Growing shallots is a year round operation. From spring sowing, as soon as the soil temperature is warm enough for germination, through to summer ripening and autumn harvest in Sept. The bulbs then go onto be stored. Shallots have extraordinary storing qualities.
A little-known fact about shallots is that they breathe. Part of what makes Parrish Farm special is that they use technology to slow down the breathing process to help the shallots store for longer periods. This means we can now all have UK-grown shallots all year. The team studied the technology in the USA, and brought the knowledge back to make Parrish Farm the first farm in the UK to store alliums in “controlled atmospheres”. The innovative technology doesn't stop there. Self-steering tractors are used to plant the seeds, and they're controlled using GPS.
The team is keen to see wildlife thrive and Parrish Farms has created long strips, known as “wildlife corridors” connecting two or more otherwise isolated patches of habitat. They allow animals to travel safely from one area to another, but may also provide food or other necessities as well. There are also areas of wetlands on the farm which is home to many rare species. Wetlands prevent flooding by holding water like a sponge. They accept water during storms and whenever water levels are high. When water levels are low, wetlands slowly release water. Many animals that live in other habitats use wetlands. For example, herons nest in large old trees, but need shallow areas in order to wade for fish and aquatic life. Amphibians often forage in upland areas but return to the water to mate and reproduce.
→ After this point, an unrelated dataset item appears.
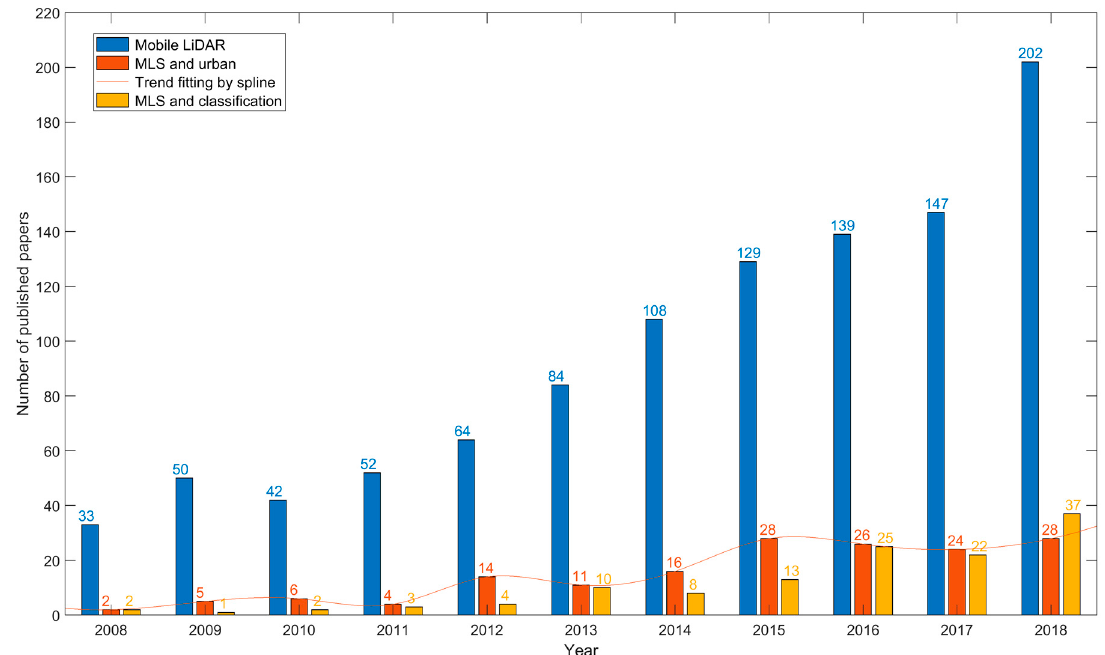
Figure 1. The number of published papers per year from 2008 to 2018. The bars and their above numbers depict the number of published papers in the according year. The blue bars represent the topic of mobile LiDAR, the red ones represent the topic of MLS and urban, and the yellow ones represent the topic of MLS and classification. The red curved line is the trend fitting of MLS and urban topic by spline data interpolation.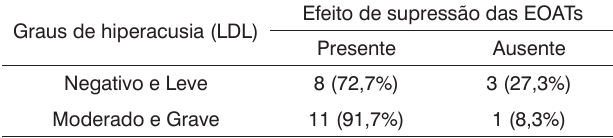
Tabela 6. Graus de hiperacusia segundo o LDL e ocorrência do efeito de supressão das EOATs na orelha direita.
Unlike most other habitats, wetlands directly improve other ecosystems.
Parrish Farm has also created a 40 million gallon reservoir to help irrigate the farm and this is attracting migrating birds. “Shallots definitely keep us on our toes” says James Parrish. “Growing a high quality product at the right price while also taking care of the environment means that there’s never a dull moment. There’s always a new challenge around the corner – for example we’re noticing greater extremes in the weather – be it longer drought or extended wet periods. So it’s demanding but satisfying.” Once upon a time, shallots were the preserve of chefs, today they are a store cupboard staple. With year on year increase in demand, it’s just as well that innovative strides are being taken so that we can eat environmentally friendly, home grown shallots.